Aktuell in den Filmclubs (21.9. - 27.9. 2018)

Am Spielboden Dornbirn steht diese Woche Lynne Ramsays ebenso furioser wie verstörender Thriller „You Were Never Really Here – A Beautiful Day“ auf dem Programm. Filmforum Bregenz und Takino Schaan zeigen die Ian McEwan-Verfilmung „The Children Act – Kindeswohl“.

You Were Never Really Here – A Beautiful Day: Ein schwer traumatisierter Ex-Soldat (Joaquin Phoenix) übernimmt in amerikanischen Großstädten Aufträge, bei denen er Mädchen befreit, die in Bordelle verschleppt wurden.
Mehr als von der Geschichte lebt Lynne Ramsays vierter Spielfilm von seiner filmischen Inszenierung.
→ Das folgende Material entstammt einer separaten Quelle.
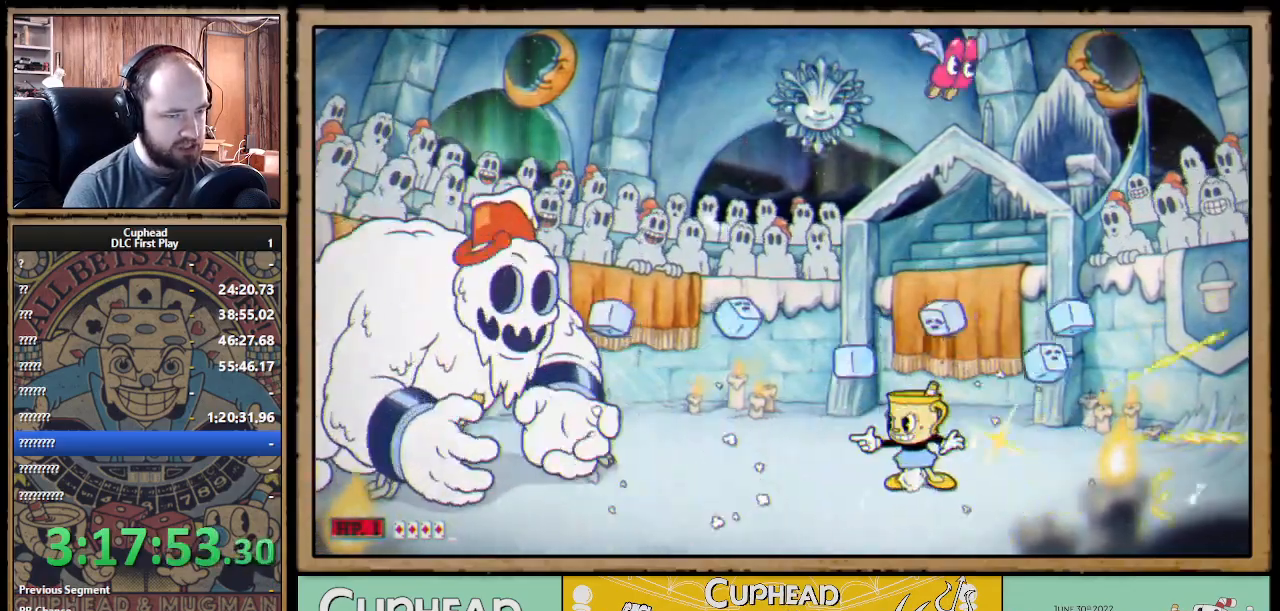
{"buttons": ["X", "R1"], "left_stick": "center", "right_stick": "center", "events": [[17, "left_stick", "center"], [50, "R1", "up"], [100, "left_stick", "right"], [300, "R1", "down"], [300, "left_stick", "left"], [417, "left_stick", "center"]]}
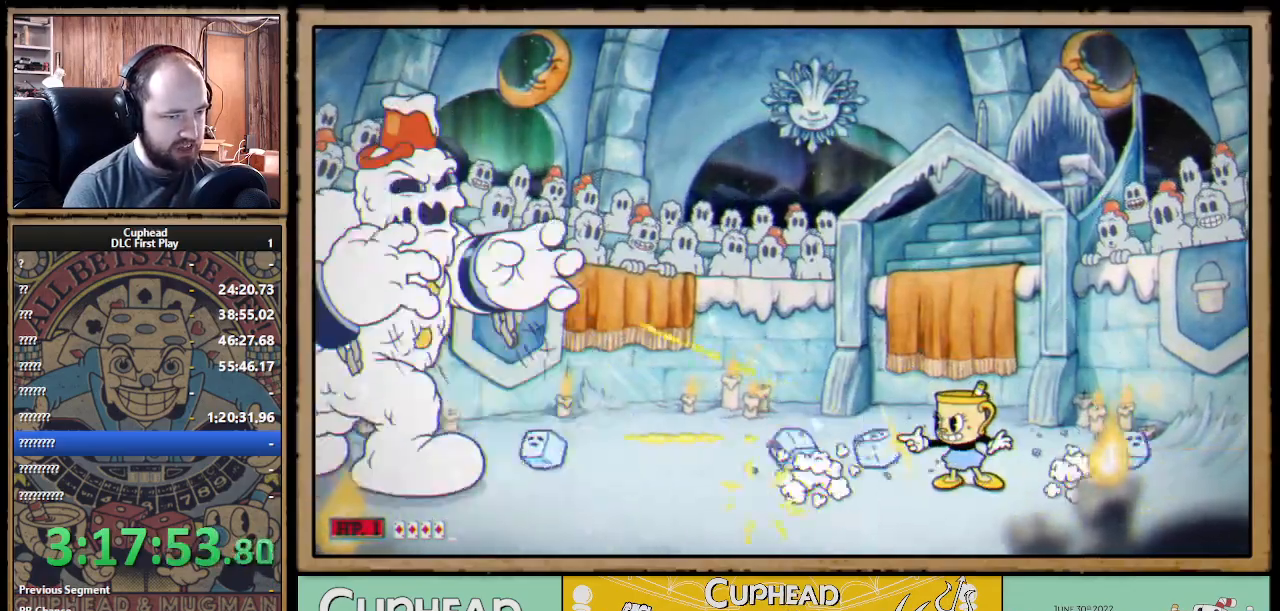
{"buttons": ["X"], "left_stick": "center", "right_stick": "center", "events": [[150, "R1", "up"], [167, "A", "down"], [267, "A", "up"]]}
Mit einer verknappten, fragmentarischen Erzählweise, ungewöhnlichen Einstellungen, einem fulminanten Spiel mit Licht und Farben in den nächtlichen Stadtszenen und Spiegelungen in den verregneten Autoscheiben, aber auch einer genialen Tonspur, bei der die Musik von Radiohead-Gitarrist Johnny Greenwood immer wieder von Dialogen überlagert wird, erzeugt die Schottin nicht nur eine alptraumhafte Atmosphäre und vibrierende Spannung, sondern auch eine nachhaltig irritierende und verstörende Wirkung.
Nahe liegt der Vergleich mit Scorseses Klassiker „Taxi Driver“ doch Ramsay geht noch einen Schritt weiter, indem sie die Gewalt immer wieder mit sanften Popsongs wie "The Air That I Breathe" konterkariert. Um Realismus geht es in diesem Thriller so wenig wie um Sozialkritik, denn die Amoralität der feinen Gesellschaft dient in erster Linie als Movens für die Handlung, der Fokus liegt klar auf dem Psychogramm dieses eigenbrötlerischen, soziopathischen Rächers und dem souveränen Spiel mit Mustern des Genrekinos.
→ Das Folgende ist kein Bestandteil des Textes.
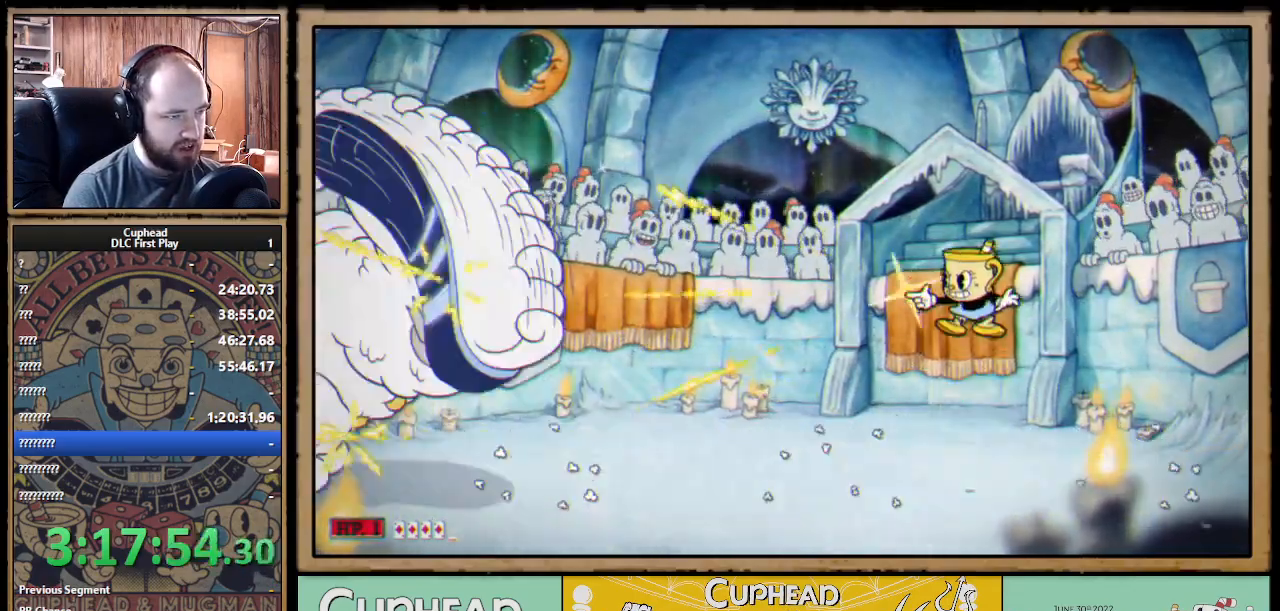
{"buttons": ["A", "X"], "left_stick": "center", "right_stick": "center", "events": [[367, "A", "down"]]}
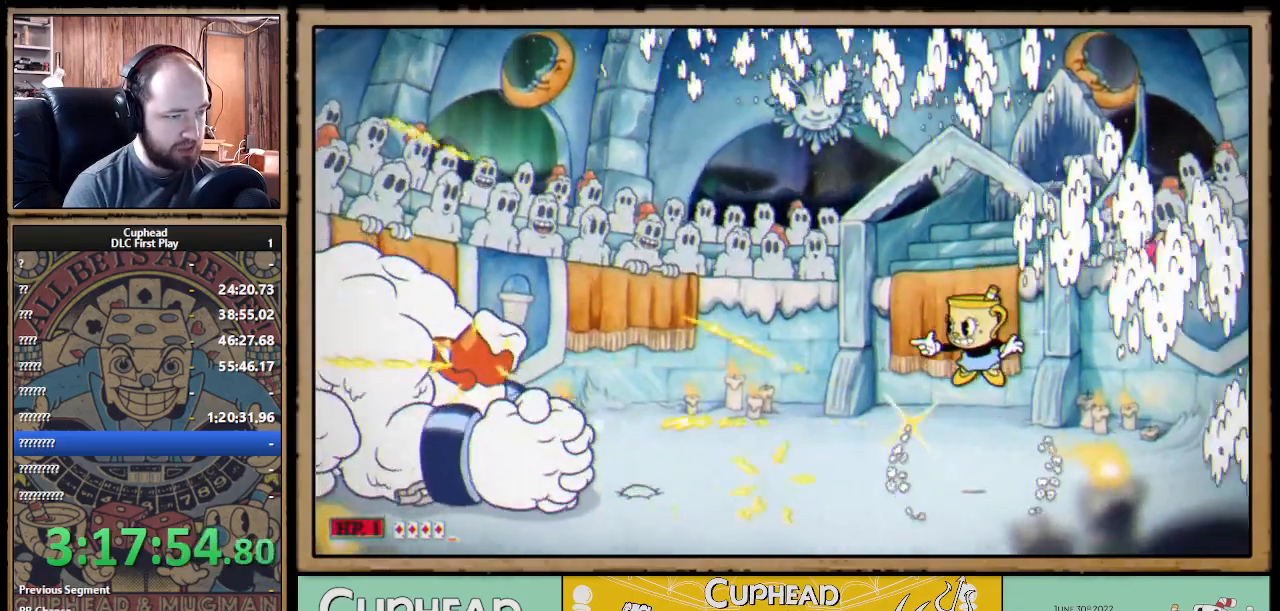
{"buttons": ["X"], "left_stick": "center", "right_stick": "center", "events": [[17, "left_stick", "left"], [33, "A", "up"], [133, "A", "down"], [283, "left_stick", "center"], [467, "A", "up"]]}
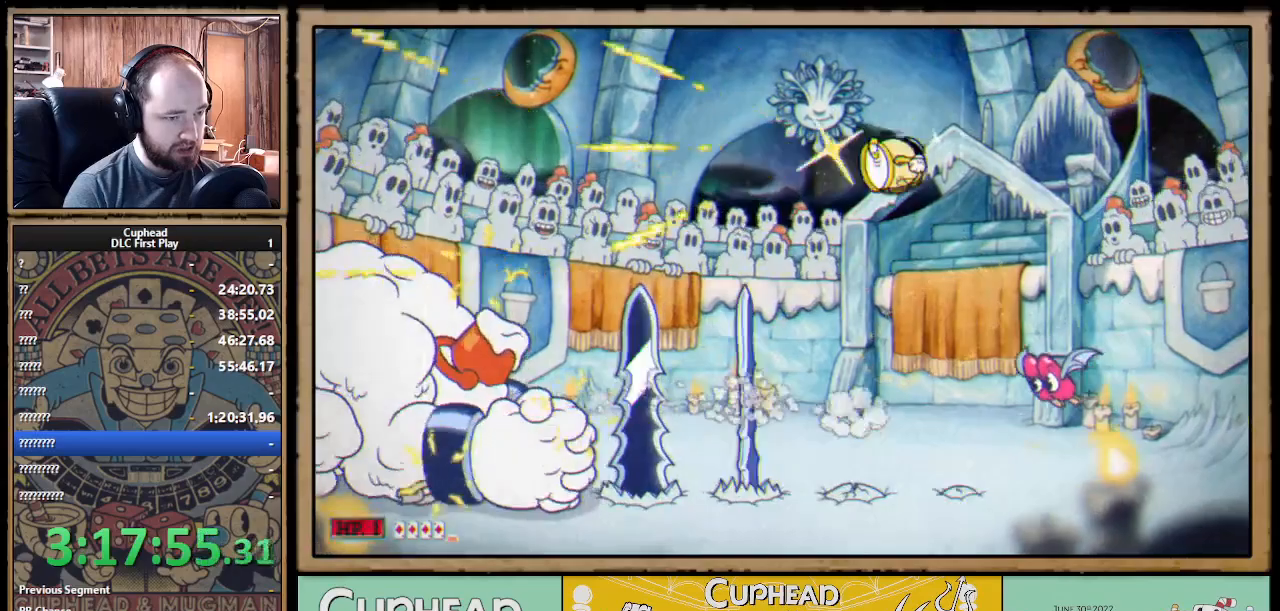
{"buttons": ["X"], "left_stick": "center", "right_stick": "center", "events": [[50, "left_stick", "left"], [100, "START", "down"], [233, "left_stick", "center"], [283, "START", "up"]]}
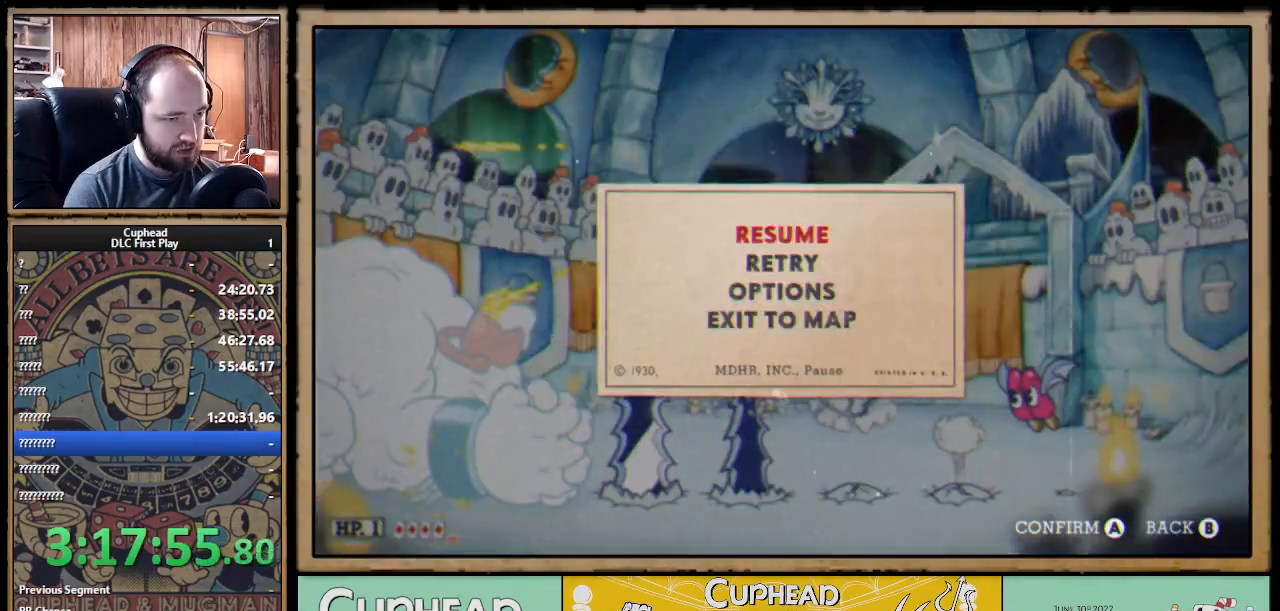
{"buttons": ["X"], "left_stick": "center", "right_stick": "center", "events": []}
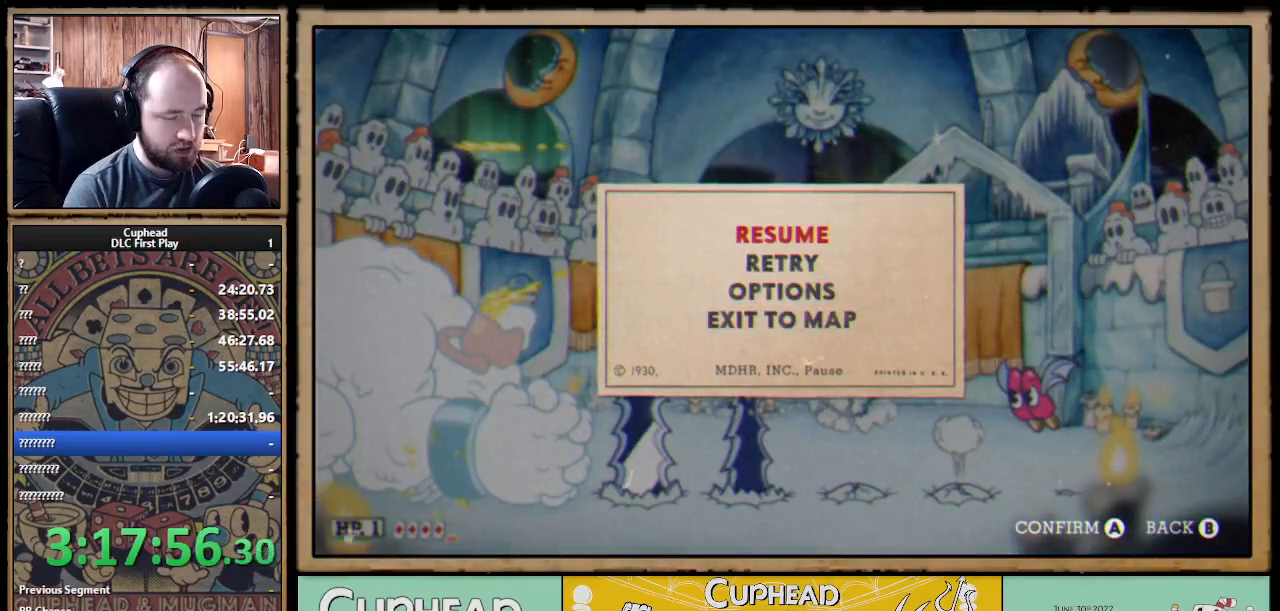
{"buttons": ["X", "START"], "left_stick": "right", "right_stick": "center", "events": [[450, "START", "down"], [467, "left_stick", "right"]]}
Famos und mit großem Körpereinsatz spielt Joaquin Phoenix diesen Joe als Verlorenen, für den es keine Zukunft geben kann. – Ganz unbeschadet wird aber auch der Zuschauer diese filmisch virtuose und schonungslose Reise in die Abgründe der menschlichen Seele nicht überstehen: Alpträume könnten sich da durchaus einstellen.
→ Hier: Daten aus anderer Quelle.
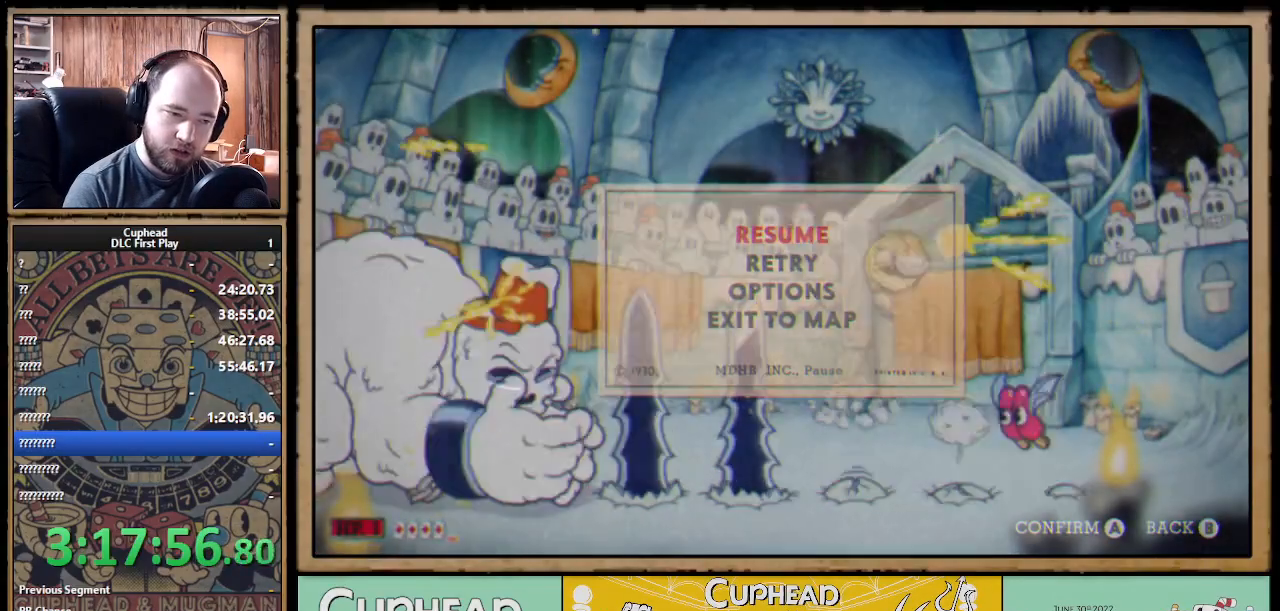
{"buttons": ["X"], "left_stick": "center", "right_stick": "center", "events": [[17, "START", "up"], [167, "START", "down"], [167, "left_stick", "center"], [333, "START", "up"]]}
Spielboden Dornbirn: Fr 21.9. + Sa 29.9. – jeweils 19.30 Uhr

The Children Act - Kindeswohl:
Ein an Leukämie erkrankter 17-Jähriger benötigt dringend eine Bluttransfusion, doch er selbst und auch seine Eltern lehnen dies als gläubige Zeugen Jehovas ab, sodass eine Familienrichterin entscheiden muss.
In dieser Ian McEwan-Verfilmung treffen nicht nur religiöse Vorschriften auf aufgeklärte Gerichtsbarkeit, sondern auch Respekt vor der Entscheidung des Individuums und die Würde des Menschen auf das Wohl des Kindes. Um sich selbst ein Bild vom kranken Teenager zu machen sucht die Richterin ihn vor der Urteilsverkündung im Krankenhaus auf und führt ein Gespräch mit dem geistreichen jungen Mann, das sie tief berührt und sie auch mit der eigenen Kinderlosigkeit konfrontiert.
Routiniert ist das zweifellos inszeniert, ein Rädchen greift ins andere und dynamisch wird die Handlung vorangetrieben. Eigene Akzente vermag Richard Eyre («Iris», «Die Geschichte eines Skandals») aber kaum zu setzen, sondern begnügt sich mit der Bebilderung des von McEwan selbst geschriebenen Drehbuchs. Getragen werden muss „Kindeswohl – The Children Act“ somit von den Schauspielern und hier kann der 75-jährige Brite auf das Trio Emma Thompson, Stanley Tucci und Fionn Whitehead vertrauen.
Bewegend vermittelt Fionn Whitehead („Dunkirk“) die Zerrissenheit Adams zwischen der Überzeugung die Transfusion ablehnen zu müssen und dem leidenschaftlichen Wunsch zu leben. Wunderbar zurückhaltend und nachvollziehbar spielt auch Stanley Tucci Fionas Ehemann, der seine Frau spürbar liebt, aber ihre Kälte und Abschottung nicht mehr aushält, sie dennoch zurückzugewinnen versucht, als sie ihn nach einer Affäre scheinbar ungerührt aus der Wohnung wirft.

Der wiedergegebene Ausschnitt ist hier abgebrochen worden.